Mitteldeutsche Zeitung z Halle komentuje:
„Izrael ma militarną przewagę nad radykałami, choć ci swoimi atakami rakietowymi zadają bolesne ukłucia. Ale nowoczesny system obrony przeciwrakietowej hamuje wyraźnie te ataki. Poza tym łatwo jest wywrzeć na Strefę Gazy presję blokując ją. Również dobrze funkcjonujący system szpiegowski uniemożliwia przenikanie do Izraela terrorystów – samobójców wysyłanych przez Hamas. Nie jest zatem aż tak źle? A jednak. Ponieważ aktualne położenie unaocznia, że Jerozolima stawia wyłącznie na siłę militarną nie proponując żadnych politycznych rozwiązań. A są one teraz bardziej potrzebne niż kiedykolwiek”.

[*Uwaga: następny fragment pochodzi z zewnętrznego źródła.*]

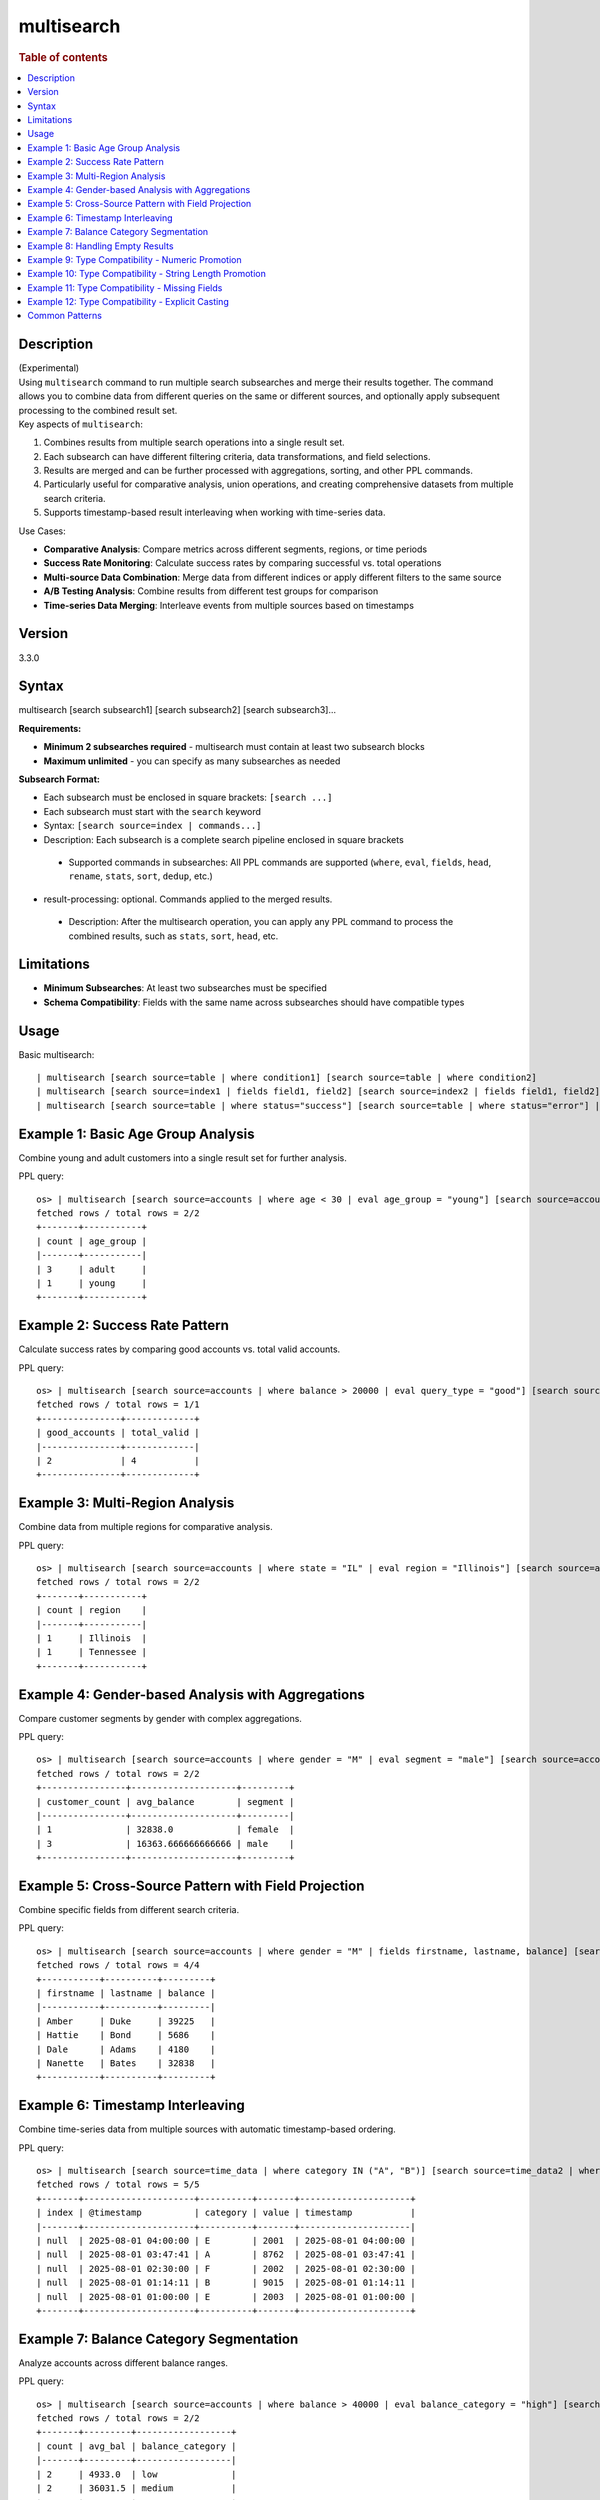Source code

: =============
multisearch
=============

.. rubric:: Table of contents

.. contents::
   :local:
   :depth: 2


Description
============
| (Experimental)
| Using ``multisearch`` command to run multiple search subsearches and merge their results together. The command allows you to combine data from different queries on the same or different sources, and optionally apply subsequent processing to the combined result set.

| Key aspects of ``multisearch``:

1. Combines results from multiple search operations into a single result set.
2. Each subsearch can have different filtering criteria, data transformations, and field selections.
3. Results are merged and can be further processed with aggregations, sorting, and other PPL commands.
4. Particularly useful for comparative analysis, union operations, and creating comprehensive datasets from multiple search criteria.
5. Supports timestamp-based result interleaving when working with time-series data.

| Use Cases:

* **Comparative Analysis**: Compare metrics across different segments, regions, or time periods
* **Success Rate Monitoring**: Calculate success rates by comparing successful vs. total operations
* **Multi-source Data Combination**: Merge data from different indices or apply different filters to the same source
* **A/B Testing Analysis**: Combine results from different test groups for comparison
* **Time-series Data Merging**: Interleave events from multiple sources based on timestamps

Version
=======
3.3.0

Syntax
======
multisearch [search subsearch1] [search subsearch2] [search subsearch3]...

**Requirements:**

* **Minimum 2 subsearches required** - multisearch must contain at least two subsearch blocks
* **Maximum unlimited** - you can specify as many subsearches as needed

**Subsearch Format:**

* Each subsearch must be enclosed in square brackets: ``[search ...]``
* Each subsearch must start with the ``search`` keyword
* Syntax: ``[search source=index | commands...]``
* Description: Each subsearch is a complete search pipeline enclosed in square brackets
 * Supported commands in subsearches: All PPL commands are supported (``where``, ``eval``, ``fields``, ``head``, ``rename``, ``stats``, ``sort``, ``dedup``, etc.)

* result-processing: optional. Commands applied to the merged results.

 * Description: After the multisearch operation, you can apply any PPL command to process the combined results, such as ``stats``, ``sort``, ``head``, etc.

Limitations
===========

* **Minimum Subsearches**: At least two subsearches must be specified
* **Schema Compatibility**: Fields with the same name across subsearches should have compatible types

Usage
=====

Basic multisearch::

    | multisearch [search source=table | where condition1] [search source=table | where condition2]
    | multisearch [search source=index1 | fields field1, field2] [search source=index2 | fields field1, field2] | stats count
    | multisearch [search source=table | where status="success"] [search source=table | where status="error"] | stats count by status

Example 1: Basic Age Group Analysis
===================================

Combine young and adult customers into a single result set for further analysis.

PPL query::

    os> | multisearch [search source=accounts | where age < 30 | eval age_group = "young"] [search source=accounts | where age >= 30 | eval age_group = "adult"] | stats count by age_group | sort age_group;
    fetched rows / total rows = 2/2
    +-------+-----------+
    | count | age_group |
    |-------+-----------|
    | 3     | adult     |
    | 1     | young     |
    +-------+-----------+

Example 2: Success Rate Pattern
===============================

Calculate success rates by comparing good accounts vs. total valid accounts.

PPL query::

    os> | multisearch [search source=accounts | where balance > 20000 | eval query_type = "good"] [search source=accounts | where balance > 0 | eval query_type = "valid"] | stats count(eval(query_type = "good")) as good_accounts, count(eval(query_type = "valid")) as total_valid;
    fetched rows / total rows = 1/1
    +---------------+-------------+
    | good_accounts | total_valid |
    |---------------+-------------|
    | 2             | 4           |
    +---------------+-------------+

Example 3: Multi-Region Analysis
=================================

Combine data from multiple regions for comparative analysis.

PPL query::

    os> | multisearch [search source=accounts | where state = "IL" | eval region = "Illinois"] [search source=accounts | where state = "TN" | eval region = "Tennessee"] [search source=accounts | where state = "CA" | eval region = "California"] | stats count by region | sort region;
    fetched rows / total rows = 2/2
    +-------+-----------+
    | count | region    |
    |-------+-----------|
    | 1     | Illinois  |
    | 1     | Tennessee |
    +-------+-----------+

Example 4: Gender-based Analysis with Aggregations
===================================================

Compare customer segments by gender with complex aggregations.

PPL query::

    os> | multisearch [search source=accounts | where gender = "M" | eval segment = "male"] [search source=accounts | where gender = "F" | eval segment = "female"] | stats count as customer_count, avg(balance) as avg_balance by segment | sort segment;
    fetched rows / total rows = 2/2
    +----------------+--------------------+---------+
    | customer_count | avg_balance        | segment |
    |----------------+--------------------+---------|
    | 1              | 32838.0            | female  |
    | 3              | 16363.666666666666 | male    |
    +----------------+--------------------+---------+

Example 5: Cross-Source Pattern with Field Projection
======================================================

Combine specific fields from different search criteria.

PPL query::

    os> | multisearch [search source=accounts | where gender = "M" | fields firstname, lastname, balance] [search source=accounts | where gender = "F" | fields firstname, lastname, balance] | head 5;
    fetched rows / total rows = 4/4
    +-----------+----------+---------+
    | firstname | lastname | balance |
    |-----------+----------+---------|
    | Amber     | Duke     | 39225   |
    | Hattie    | Bond     | 5686    |
    | Dale      | Adams    | 4180    |
    | Nanette   | Bates    | 32838   |
    +-----------+----------+---------+

Example 6: Timestamp Interleaving
==================================

Combine time-series data from multiple sources with automatic timestamp-based ordering.

PPL query::

    os> | multisearch [search source=time_data | where category IN ("A", "B")] [search source=time_data2 | where category IN ("E", "F")] | head 5;
    fetched rows / total rows = 5/5
    +-------+---------------------+----------+-------+---------------------+
    | index | @timestamp          | category | value | timestamp           |
    |-------+---------------------+----------+-------+---------------------|
    | null  | 2025-08-01 04:00:00 | E        | 2001  | 2025-08-01 04:00:00 |
    | null  | 2025-08-01 03:47:41 | A        | 8762  | 2025-08-01 03:47:41 |
    | null  | 2025-08-01 02:30:00 | F        | 2002  | 2025-08-01 02:30:00 |
    | null  | 2025-08-01 01:14:11 | B        | 9015  | 2025-08-01 01:14:11 |
    | null  | 2025-08-01 01:00:00 | E        | 2003  | 2025-08-01 01:00:00 |
    +-------+---------------------+----------+-------+---------------------+

Example 7: Balance Category Segmentation
=========================================

Analyze accounts across different balance ranges.

PPL query::

    os> | multisearch [search source=accounts | where balance > 40000 | eval balance_category = "high"] [search source=accounts | where balance <= 40000 AND balance > 20000 | eval balance_category = "medium"] [search source=accounts | where balance <= 20000 | eval balance_category = "low"] | stats count, avg(balance) as avg_bal by balance_category | sort balance_category;
    fetched rows / total rows = 2/2
    +-------+---------+------------------+
    | count | avg_bal | balance_category |
    |-------+---------+------------------|
    | 2     | 4933.0  | low              |
    | 2     | 36031.5 | medium           |
    +-------+---------+------------------+

Example 8: Handling Empty Results
==================================

Multisearch gracefully handles cases where some subsearches return no results.

PPL query::

    os> | multisearch [search source=accounts | where age > 25] [search source=accounts | where age > 200 | eval impossible = "yes"] | stats count;
    fetched rows / total rows = 1/1
    +-------+
    | count |
    |-------|
    | 4     |
    +-------+

Example 9: Type Compatibility - Numeric Promotion
===================================================

Demonstrate how numeric types are automatically promoted in multisearch operations.

PPL query::

    os> | multisearch [search source=accounts | where age < 30 | eval score = 85.0] [search source=accounts | where age >= 30 | eval score = 90.5] | head 2;
    fetched rows / total rows = 2/2
    +----------------+-----------+--------------------+---------+--------+--------+----------+-------+-----+----------------------+----------+-------+
    | account_number | firstname | address            | balance | gender | city   | employer | state | age | email                | lastname | score |
    |----------------+-----------+--------------------+---------+--------+--------+----------+-------+-----+----------------------+----------+-------|
    | 13             | Nanette   | 789 Madison Street | 32838   | F      | Nogal  | Quility  | VA    | 28  | null                 | Bates    | 85.0  |
    | 1              | Amber     | 880 Holmes Lane    | 39225   | M      | Brogan | Pyrami   | IL    | 32  | amberduke@pyrami.com | Duke     | 90.5  |
    +----------------+-----------+--------------------+---------+--------+--------+----------+-------+-----+----------------------+----------+-------+

Example 10: Type Compatibility - String Length Promotion
==========================================================

Demonstrate how VARCHAR types with different lengths are handled.

PPL query::

    os> | multisearch [search source=accounts | where age < 30 | eval status = "OK"] [search source=accounts | where age >= 30 | eval status = "APPROVED"] | stats count by status | sort status;
    fetched rows / total rows = 2/2
    +-------+----------+
    | count | status   |
    |-------+----------|
    | 3     | APPROVED |
    | 1     | OK       |
    +-------+----------+

Example 11: Type Compatibility - Missing Fields
=================================================

Demonstrate how missing fields are handled with NULL insertion.

PPL query::

    os> | multisearch [search source=accounts | where age < 30 | eval young_flag = "yes" | fields firstname, age, young_flag] [search source=accounts | where age >= 30 | fields firstname, age] | stats count() as total_count, count(young_flag) as young_flag_count;
    fetched rows / total rows = 1/1
    +-------------+------------------+
    | total_count | young_flag_count |
    |-------------+------------------|
    | 4           | 1                |
    +-------------+------------------+

Example 12: Type Compatibility - Explicit Casting
===================================================

Demonstrate how to resolve type conflicts using explicit casting.

PPL query::

    os> | multisearch [search source=accounts | where age < 30 | eval mixed_field = CAST(age AS STRING) | fields mixed_field] [search source=accounts | where age >= 30 | eval mixed_field = CAST(balance AS STRING) | fields mixed_field] | head 3;
    fetched rows / total rows = 3/3
    +-------------+
    | mixed_field |
    |-------------|
    | 28          |
    | 39225       |
    | 5686        |
    +-------------+

Common Patterns
===============

**Success Rate Calculation**::

    | multisearch
        [search source=logs | where status="success" | eval result="success"]
        [search source=logs | where status!="success" | eval result="total"]
    | stats count(eval(result="success")) as success_count, count() as total_count

**A/B Testing Analysis**::

    | multisearch
        [search source=experiments | where group="A" | eval test_group="A"]
        [search source=experiments | where group="B" | eval test_group="B"]
    | stats avg(conversion_rate) by test_group

**Multi-timeframe Comparison**::

    | multisearch
        [search source=metrics | where timestamp >= "2024-01-01" AND timestamp < "2024-02-01" | eval period="current"]
        [search source=metrics | where timestamp >= "2023-01-01" AND timestamp < "2023-02-01" | eval period="previous"]
    | stats avg(value) by period

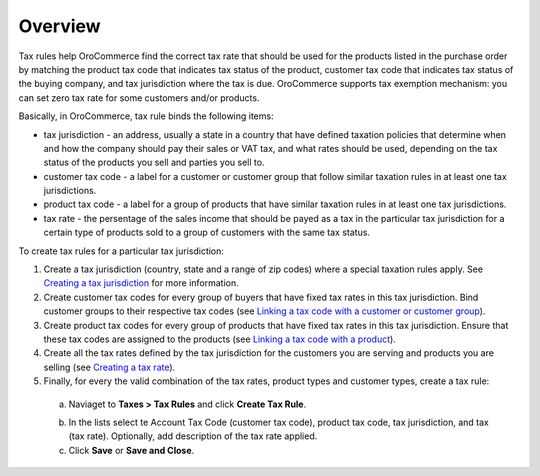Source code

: Overview
========

.. begin

Tax rules help OroCommerce find the correct tax rate that should be used for the products listed in the purchase order by matching the product tax code that indicates tax status of the product, customer tax code that indicates tax status of the buying company, and tax jurisdiction where the tax is due. OroCommerce supports tax exemption mechanism: you can set zero tax rate for some customers and/or products.

Basically, in OroCommerce, tax rule binds the following items:

* tax jurisdiction - an address, usually a state in a country that have defined taxation policies that determine when and how the company should pay their sales or VAT tax, and what rates should be used, depending on the tax status of the products you sell and  parties you sell to.

* customer tax code - a label for a customer or customer group that follow similar taxation rules in at least one tax jurisdictions.

* product tax code - a label for a group of products that have similar taxation rules in at least one tax jurisdictions.

* tax rate - the persentage of the sales income that should be payed as a tax in the particular tax jurisdiction for a certain type of products sold to a group of customers with the same tax status.

To create tax rules for a particular tax jurisdiction:

1. Create a tax jurisdiction (country, state and a range of zip codes) where a special taxation rules apply. See `Creating a tax jurisdiction </completeReference/Taxes/TaxJurisdictions/create.html>`_ for more information.

2. Create customer tax codes for every group of buyers that have fixed tax rates in this tax jurisdiction. Bind customer groups to their respective tax codes (see `Linking a tax code with a customer or customer group </completeReference/Taxes/link_tax_code_to_a_customer.html>`_).

3. Create product tax codes for every group of products that have fixed tax rates in this tax jurisdiction. Ensure that these tax codes are assigned to the products (see `Linking a tax code with a product </completeReference/Taxes/link_a_tax_code_to_a_product.html>`_).

4. Create all the tax rates defined by the tax jurisdiction for the customers you are serving and products you are selling (see `Creating a tax rate </completeReference/Taxes/Taxes/create.html>`_).

5. Finally, for every the valid combination of the tax rates, product types and customer types, create a tax rule:

  a. Naviaget to **Taxes > Tax Rules** and click **Create Tax Rule**.

  .. image:: /completeReference/img/Taxes/TaxRules/CreateTaxRule_TaxRules_Taxes_drop.png

  b. In the lists select te Account Tax Code (customer tax code), product tax code, tax jurisdiction, and tax (tax rate). Optionally, add description of the tax rate applied.

  c. Click **Save** or **Save and Close**.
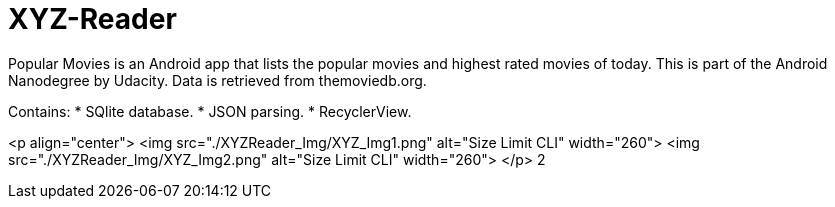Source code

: # XYZ-Reader

Popular Movies is an Android app that lists the popular movies and highest rated movies of today.
This is part of the Android Nanodegree by Udacity. Data is retrieved from themoviedb.org.


Contains:
* SQlite database.
* JSON parsing.
* RecyclerView.

<p align="center">
  <img src="./XYZReader_Img/XYZ_Img1.png" alt="Size Limit CLI" width="260">
  <img src="./XYZReader_Img/XYZ_Img2.png" alt="Size Limit CLI" width="260">
</p>
2
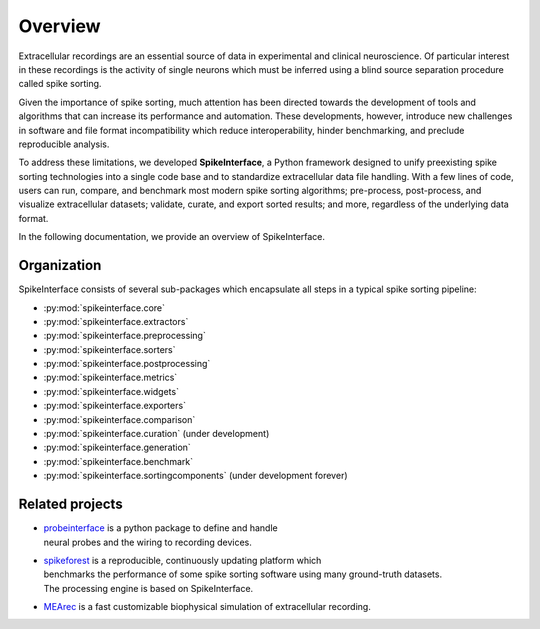 Overview
========

Extracellular recordings are an essential source of data in experimental and clinical neuroscience.
Of particular interest in these recordings is the activity of single neurons which must be inferred
using a blind source separation procedure called spike sorting.

Given the importance of spike sorting, much attention has been directed towards the development of tools
and algorithms that can increase its performance and automation. These developments, however, introduce new challenges
in software and file format incompatibility which reduce interoperability, hinder benchmarking, and preclude reproducible analysis.

To address these limitations, we developed **SpikeInterface**, a Python framework designed to unify preexisting spike sorting technologies
into a single code base and to standardize extracellular data file handling. With a few lines of code, users can run, compare, and benchmark
most modern spike sorting algorithms; pre-process, post-process, and visualize extracellular datasets; validate, curate, and export sorted results;
and more, regardless of the underlying data format.

In the following documentation, we provide an overview of SpikeInterface.


Organization
------------

SpikeInterface consists of several sub-packages which encapsulate all steps in a typical spike sorting pipeline:

- :py:mod:`spikeinterface.core`
- :py:mod:`spikeinterface.extractors`
- :py:mod:`spikeinterface.preprocessing`
- :py:mod:`spikeinterface.sorters`
- :py:mod:`spikeinterface.postprocessing`
- :py:mod:`spikeinterface.metrics`
- :py:mod:`spikeinterface.widgets`
- :py:mod:`spikeinterface.exporters`
- :py:mod:`spikeinterface.comparison`
- :py:mod:`spikeinterface.curation` (under development)
- :py:mod:`spikeinterface.generation`
- :py:mod:`spikeinterface.benchmark`
- :py:mod:`spikeinterface.sortingcomponents` (under development forever)


.. image:: images/overview.png
  :align: center


Related projects
----------------

- | `probeinterface <https://github.com/SpikeInterface/probeinterface>`_ is a python package to define and handle
  | neural probes and the wiring to recording devices.
- | `spikeforest <https://spikeforest.flatironinstitute.org>`_ is a reproducible, continuously updating platform which
  | benchmarks the performance of some spike sorting software using many ground-truth datasets.
  | The processing engine is based on SpikeInterface.
- `MEArec <https://mearec.readthedocs.io>`_ is a fast customizable biophysical simulation of extracellular recording.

Działania rządu Netanjahu znajdują dotąd w miarę szeroką akceptację, bo uznawane jest prawo Izraela do samoobrony - uważa Allgemeine Frankfurter Zeitung.
„Jednak jeśli Netanjahu wyda rozkaz zajęcia Strefy Gazy zaryzykuje utratę poparcia Zachodu. Stojące na granicy czołgi są prawdopodobnie tylko straszakiem. Jeśli jednak dojdzie do ich użycia na terenie Palestyny, będzie można liczyć się z wieloma ofiarami wśród ludności cywilnej. W ten sposób Izrael uwikła się w kolejną wojnę, której nie wygra politycznie, nawet wtedy, gdyby udało mu się zadać ciężkie straty przeciwnikowi. Obecnie chodzi tylko o zawieszenie broni i przekonanie Hamasu, że mordercza zabawa z ogniem może doprowadzić do samozagłady”.
Tagesspiegel z Berlina pisze:
„Prawie dwa pokolenia później po tym, jak Izrael zajął Zachodni Brzeg Jordanu i Strefę Gazy, elity świata arabskiego oraz ich narody uświadomiły sobie, że niewiele osiągnęły, jeśli chodzi o pokój i zamożność, jak bardzo brak im jednomyślności i jak bezsilna okazała się ich dyplomacja. Jednocześnie także Izrael musiał po atakach rakietowych na Tel Aviv i Jerozolimę zrozumieć, że nie samą siłą militarną jest w stanie zagwarantować sobie bezpieczeństwo, lecz kompleksowym politycznym kompromisem z palestyńską i arabską stroną”.